America’s deepening divisions over the war in Iraq were put on show on Wednesday as an embattled President George W. Bush defended his decision to send more troops and insisted he would veto any bill from Congress that set a timetable for US withdrawal.
Mr Bush drew cheers at the National Cattlemen’s Beef Association when he derided Democrats for inserting million of dollars of requests for “tree assistance”, expense accounts and visits to the Capitol into an emergency war spending bill, as well as deadlines for pulling out of Iraq.
“Here’s the bottom line: the House and Senate bills have too much pork, too many conditions on our commanders, and an artificial timetable for withdrawal,’’ Mr Bush said. “And I have made it clear for weeks, if either version comes to my desk, I’m going to veto it.’’
Mr Bush was speaking as the Senate prepared to renew debate on the $122bn spending bill.
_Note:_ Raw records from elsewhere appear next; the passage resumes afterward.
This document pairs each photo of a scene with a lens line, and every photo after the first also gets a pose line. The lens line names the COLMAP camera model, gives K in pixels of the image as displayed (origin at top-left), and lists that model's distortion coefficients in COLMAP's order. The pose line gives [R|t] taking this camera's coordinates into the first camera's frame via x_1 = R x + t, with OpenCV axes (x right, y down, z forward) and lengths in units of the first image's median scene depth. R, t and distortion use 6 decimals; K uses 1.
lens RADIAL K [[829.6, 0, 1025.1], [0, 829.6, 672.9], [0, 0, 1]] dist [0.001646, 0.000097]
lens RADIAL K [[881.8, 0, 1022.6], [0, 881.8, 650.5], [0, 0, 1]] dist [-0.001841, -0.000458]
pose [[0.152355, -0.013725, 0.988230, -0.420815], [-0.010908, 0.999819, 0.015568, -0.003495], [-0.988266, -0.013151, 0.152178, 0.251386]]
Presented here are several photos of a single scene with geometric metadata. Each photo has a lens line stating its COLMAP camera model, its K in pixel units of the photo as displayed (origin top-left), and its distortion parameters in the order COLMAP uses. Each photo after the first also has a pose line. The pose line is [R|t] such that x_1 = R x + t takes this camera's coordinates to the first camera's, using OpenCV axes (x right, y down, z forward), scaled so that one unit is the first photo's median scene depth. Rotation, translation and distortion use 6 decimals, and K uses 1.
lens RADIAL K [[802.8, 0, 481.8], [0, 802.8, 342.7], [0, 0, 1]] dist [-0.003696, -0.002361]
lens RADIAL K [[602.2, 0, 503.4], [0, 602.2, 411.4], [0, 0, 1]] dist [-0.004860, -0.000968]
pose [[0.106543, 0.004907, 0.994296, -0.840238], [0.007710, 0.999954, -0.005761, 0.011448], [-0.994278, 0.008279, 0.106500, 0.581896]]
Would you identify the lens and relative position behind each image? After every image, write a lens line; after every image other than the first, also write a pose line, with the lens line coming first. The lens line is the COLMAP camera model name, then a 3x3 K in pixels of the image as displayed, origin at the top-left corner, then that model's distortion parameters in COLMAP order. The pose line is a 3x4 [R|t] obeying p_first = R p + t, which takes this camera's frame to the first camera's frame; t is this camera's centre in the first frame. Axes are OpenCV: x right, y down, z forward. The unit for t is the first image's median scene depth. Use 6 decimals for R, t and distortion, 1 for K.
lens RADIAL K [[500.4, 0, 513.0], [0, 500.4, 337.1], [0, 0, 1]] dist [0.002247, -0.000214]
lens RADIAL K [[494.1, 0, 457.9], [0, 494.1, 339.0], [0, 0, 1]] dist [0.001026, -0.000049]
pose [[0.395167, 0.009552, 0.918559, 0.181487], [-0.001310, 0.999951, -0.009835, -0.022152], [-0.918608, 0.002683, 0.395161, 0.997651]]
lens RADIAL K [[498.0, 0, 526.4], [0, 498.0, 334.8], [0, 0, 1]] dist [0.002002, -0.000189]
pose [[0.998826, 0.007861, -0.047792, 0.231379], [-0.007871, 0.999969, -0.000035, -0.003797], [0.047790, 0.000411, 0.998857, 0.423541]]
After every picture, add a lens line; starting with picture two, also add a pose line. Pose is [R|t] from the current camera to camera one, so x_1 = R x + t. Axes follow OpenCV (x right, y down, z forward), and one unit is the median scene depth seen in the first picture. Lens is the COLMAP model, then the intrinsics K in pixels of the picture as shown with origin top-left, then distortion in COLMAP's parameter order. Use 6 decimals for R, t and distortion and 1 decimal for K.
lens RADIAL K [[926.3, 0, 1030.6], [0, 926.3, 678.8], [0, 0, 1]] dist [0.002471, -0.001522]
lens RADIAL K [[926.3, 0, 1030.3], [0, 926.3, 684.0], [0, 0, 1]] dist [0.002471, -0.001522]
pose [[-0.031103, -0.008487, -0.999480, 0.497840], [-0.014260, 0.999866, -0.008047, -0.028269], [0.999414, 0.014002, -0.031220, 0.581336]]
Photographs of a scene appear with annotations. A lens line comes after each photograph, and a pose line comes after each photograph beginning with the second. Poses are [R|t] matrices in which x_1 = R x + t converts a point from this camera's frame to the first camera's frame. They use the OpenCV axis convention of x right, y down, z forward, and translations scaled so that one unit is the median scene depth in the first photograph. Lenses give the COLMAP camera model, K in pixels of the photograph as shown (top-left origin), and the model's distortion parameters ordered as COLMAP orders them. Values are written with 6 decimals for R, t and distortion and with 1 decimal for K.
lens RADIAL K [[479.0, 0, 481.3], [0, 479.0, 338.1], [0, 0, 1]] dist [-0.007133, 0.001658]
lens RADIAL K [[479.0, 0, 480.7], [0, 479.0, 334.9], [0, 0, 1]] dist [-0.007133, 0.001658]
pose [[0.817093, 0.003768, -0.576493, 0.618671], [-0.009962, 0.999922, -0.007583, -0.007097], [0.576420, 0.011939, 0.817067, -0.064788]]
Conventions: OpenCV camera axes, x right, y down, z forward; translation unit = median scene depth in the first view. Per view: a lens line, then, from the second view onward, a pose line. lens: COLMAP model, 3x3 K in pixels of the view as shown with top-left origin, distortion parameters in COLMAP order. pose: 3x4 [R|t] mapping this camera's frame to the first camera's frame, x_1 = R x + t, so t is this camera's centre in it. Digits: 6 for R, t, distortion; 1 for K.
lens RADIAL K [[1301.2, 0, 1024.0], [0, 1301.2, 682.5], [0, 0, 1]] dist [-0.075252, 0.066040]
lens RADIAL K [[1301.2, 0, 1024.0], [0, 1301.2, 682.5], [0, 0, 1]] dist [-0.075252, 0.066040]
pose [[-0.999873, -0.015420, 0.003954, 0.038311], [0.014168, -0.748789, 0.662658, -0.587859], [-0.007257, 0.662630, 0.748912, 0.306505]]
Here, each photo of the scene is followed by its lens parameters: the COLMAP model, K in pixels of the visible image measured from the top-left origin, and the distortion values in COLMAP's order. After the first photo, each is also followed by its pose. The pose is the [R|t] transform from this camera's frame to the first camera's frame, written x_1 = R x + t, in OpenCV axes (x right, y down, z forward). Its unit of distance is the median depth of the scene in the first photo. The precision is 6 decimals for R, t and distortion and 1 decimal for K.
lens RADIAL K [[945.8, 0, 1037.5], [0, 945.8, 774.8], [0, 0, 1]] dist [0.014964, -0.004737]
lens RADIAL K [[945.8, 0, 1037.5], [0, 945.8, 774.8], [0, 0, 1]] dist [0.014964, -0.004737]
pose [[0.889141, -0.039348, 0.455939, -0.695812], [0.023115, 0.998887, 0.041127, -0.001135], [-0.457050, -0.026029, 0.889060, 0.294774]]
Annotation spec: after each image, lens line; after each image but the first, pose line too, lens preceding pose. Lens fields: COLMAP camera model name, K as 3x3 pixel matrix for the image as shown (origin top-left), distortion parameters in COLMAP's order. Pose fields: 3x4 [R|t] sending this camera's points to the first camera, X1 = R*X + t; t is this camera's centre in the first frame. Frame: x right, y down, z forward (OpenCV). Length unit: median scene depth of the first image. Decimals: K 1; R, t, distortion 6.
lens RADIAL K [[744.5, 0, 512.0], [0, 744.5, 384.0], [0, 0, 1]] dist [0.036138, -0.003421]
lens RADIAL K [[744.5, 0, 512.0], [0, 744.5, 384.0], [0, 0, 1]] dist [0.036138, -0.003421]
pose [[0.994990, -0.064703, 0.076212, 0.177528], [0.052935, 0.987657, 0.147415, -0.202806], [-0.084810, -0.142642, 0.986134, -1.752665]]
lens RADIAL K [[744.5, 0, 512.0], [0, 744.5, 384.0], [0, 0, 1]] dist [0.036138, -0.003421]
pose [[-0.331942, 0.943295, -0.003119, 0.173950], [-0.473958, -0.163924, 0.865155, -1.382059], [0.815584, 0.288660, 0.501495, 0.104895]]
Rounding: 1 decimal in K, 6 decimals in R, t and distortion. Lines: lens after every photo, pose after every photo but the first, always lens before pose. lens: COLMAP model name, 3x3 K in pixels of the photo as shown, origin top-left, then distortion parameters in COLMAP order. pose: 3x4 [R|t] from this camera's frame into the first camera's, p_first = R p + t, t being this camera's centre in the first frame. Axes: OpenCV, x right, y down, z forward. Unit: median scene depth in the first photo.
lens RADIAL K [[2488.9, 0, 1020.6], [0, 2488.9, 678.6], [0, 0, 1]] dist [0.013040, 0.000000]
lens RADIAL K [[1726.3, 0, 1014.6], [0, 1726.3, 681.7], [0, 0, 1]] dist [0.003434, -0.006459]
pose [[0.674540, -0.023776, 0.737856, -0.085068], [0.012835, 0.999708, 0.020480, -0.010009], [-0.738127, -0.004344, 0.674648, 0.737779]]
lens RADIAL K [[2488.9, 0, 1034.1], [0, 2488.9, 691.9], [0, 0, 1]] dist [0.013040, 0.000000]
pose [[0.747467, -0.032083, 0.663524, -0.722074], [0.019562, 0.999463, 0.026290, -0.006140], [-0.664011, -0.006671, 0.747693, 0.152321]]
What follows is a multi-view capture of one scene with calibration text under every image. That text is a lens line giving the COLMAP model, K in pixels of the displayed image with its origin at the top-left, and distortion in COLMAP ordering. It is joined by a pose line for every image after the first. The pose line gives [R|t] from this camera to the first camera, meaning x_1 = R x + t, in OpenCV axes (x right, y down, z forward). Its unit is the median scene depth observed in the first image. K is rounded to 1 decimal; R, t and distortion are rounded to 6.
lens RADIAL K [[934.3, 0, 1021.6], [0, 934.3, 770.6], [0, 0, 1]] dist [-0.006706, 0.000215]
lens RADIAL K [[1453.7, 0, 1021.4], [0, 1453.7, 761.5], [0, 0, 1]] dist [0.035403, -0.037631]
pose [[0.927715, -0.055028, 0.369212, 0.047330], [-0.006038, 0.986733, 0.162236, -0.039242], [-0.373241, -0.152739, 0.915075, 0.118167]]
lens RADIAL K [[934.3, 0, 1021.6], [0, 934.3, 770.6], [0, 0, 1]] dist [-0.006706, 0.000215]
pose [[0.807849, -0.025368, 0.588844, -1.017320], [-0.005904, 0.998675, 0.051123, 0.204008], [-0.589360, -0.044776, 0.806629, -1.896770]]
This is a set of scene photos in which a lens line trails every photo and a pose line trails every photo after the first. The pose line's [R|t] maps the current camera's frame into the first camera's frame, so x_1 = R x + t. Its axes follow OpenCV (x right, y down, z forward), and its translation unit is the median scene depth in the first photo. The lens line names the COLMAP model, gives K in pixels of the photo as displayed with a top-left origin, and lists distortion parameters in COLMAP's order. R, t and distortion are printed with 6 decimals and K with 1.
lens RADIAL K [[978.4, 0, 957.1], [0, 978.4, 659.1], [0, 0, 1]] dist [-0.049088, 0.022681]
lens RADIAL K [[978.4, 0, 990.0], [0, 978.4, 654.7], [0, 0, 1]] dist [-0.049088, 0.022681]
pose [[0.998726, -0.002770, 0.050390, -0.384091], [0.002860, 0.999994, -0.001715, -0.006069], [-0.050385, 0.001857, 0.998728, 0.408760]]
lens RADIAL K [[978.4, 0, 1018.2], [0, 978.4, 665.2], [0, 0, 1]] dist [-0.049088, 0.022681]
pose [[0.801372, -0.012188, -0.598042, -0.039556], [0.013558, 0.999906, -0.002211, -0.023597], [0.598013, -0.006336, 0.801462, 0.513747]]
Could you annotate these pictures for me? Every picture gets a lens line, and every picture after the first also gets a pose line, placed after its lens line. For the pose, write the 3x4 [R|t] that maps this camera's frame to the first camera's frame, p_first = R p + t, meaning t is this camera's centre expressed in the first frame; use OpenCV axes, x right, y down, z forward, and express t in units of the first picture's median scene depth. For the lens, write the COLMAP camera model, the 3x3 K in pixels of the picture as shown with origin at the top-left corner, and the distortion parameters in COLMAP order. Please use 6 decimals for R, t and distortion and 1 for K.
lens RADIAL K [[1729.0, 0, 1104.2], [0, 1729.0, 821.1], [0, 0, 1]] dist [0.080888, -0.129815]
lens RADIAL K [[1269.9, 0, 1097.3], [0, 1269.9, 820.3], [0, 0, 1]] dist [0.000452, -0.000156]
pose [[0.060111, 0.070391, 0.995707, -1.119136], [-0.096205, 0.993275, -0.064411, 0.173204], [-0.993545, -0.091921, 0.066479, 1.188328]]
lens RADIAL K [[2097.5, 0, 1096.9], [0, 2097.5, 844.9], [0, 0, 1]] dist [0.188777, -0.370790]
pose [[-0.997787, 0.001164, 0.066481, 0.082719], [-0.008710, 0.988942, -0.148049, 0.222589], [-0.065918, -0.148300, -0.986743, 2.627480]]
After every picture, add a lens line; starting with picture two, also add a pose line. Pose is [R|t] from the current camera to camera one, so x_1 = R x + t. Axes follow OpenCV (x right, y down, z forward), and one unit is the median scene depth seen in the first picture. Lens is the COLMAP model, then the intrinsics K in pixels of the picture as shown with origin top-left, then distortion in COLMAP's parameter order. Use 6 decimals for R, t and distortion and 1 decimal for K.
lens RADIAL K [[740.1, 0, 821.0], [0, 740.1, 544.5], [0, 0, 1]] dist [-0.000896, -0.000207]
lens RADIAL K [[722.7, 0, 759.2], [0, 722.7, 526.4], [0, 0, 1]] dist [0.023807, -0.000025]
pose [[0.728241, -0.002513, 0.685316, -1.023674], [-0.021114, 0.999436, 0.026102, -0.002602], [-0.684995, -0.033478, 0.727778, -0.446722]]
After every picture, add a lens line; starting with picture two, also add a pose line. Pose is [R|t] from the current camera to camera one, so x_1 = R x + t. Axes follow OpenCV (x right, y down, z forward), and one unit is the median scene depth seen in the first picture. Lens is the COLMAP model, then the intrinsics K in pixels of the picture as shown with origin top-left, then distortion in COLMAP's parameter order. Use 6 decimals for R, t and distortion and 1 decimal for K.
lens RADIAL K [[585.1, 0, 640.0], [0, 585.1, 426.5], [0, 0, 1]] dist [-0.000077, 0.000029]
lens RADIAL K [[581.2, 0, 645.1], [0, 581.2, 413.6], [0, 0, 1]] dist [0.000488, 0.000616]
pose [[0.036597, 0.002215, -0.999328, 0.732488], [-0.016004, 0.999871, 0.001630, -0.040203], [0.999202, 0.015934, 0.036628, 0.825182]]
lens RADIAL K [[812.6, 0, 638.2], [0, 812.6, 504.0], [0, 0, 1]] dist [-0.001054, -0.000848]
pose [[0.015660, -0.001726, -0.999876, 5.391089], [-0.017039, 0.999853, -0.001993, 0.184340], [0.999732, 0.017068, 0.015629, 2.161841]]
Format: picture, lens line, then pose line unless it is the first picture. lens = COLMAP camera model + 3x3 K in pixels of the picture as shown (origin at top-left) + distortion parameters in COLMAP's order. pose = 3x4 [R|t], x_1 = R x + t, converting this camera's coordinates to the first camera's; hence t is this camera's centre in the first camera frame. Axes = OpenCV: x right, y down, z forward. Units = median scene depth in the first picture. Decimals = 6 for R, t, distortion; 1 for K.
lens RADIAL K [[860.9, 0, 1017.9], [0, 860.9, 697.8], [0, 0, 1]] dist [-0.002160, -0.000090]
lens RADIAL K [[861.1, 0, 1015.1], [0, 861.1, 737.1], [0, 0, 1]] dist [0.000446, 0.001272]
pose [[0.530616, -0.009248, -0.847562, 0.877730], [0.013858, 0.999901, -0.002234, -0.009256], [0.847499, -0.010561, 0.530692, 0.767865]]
On Tuesday, the defection of Republican senators Chuck Hagel of Nebraska and Gordon Smith of Oregon – enabled the Democrats to reject a proposed Republican amendment to remove a March 31 2008 withdrawal date from the bill.
The House of Representatives last week passed a similar bill by a 218-212 vote that would remove combat troops by August 31 2008. If the Senate bill passes a final vote then both bills have to reconciled by negotiators from the two chambers before legislation is sent to the president.
Asked how the Democrats would respond to a veto, Nancy Pelosi, speaker of the House, said she would tell Mr Bush: “Calm down with the threats. There is a new Congress in town. We respect your constitutional role; we want you to respect ours.”
“This war must end. The American people have lost faith in the president’s conduct of the war. Let’s see how we can work together,” she told reporters.
She and Harry Reid, the Senate Democratic leader, later released a letter they sent to Mr Bush urging him to “sit down and work together on the bill”.
White House spokeswoman Dana Perino said the president knew the war was unpopular but that he would still reject arbitrary dates for withdrawal. She suggested that Congress should cut short its recess and negotiate the issue.
Opinion polls reveal the president’s isolation. A USA Today/Gallup poll taken after the House vote showed 60 per cent of Americans supported a withdrawal of all US troops from Iraq no later than autumn 2008. Other polls, however, show more Americans starting to think the “surge” in troops might be working, although majorities still do not see the war going well.
Mr Bush cited unnamed Iraqi bloggers as saying conditions were improving.
Only half the extra reinforcements had arrived in Baghdad so far but all should be in place by June, he said. The strategy, led by General David Petraeus, was beginning to show “signs of success”.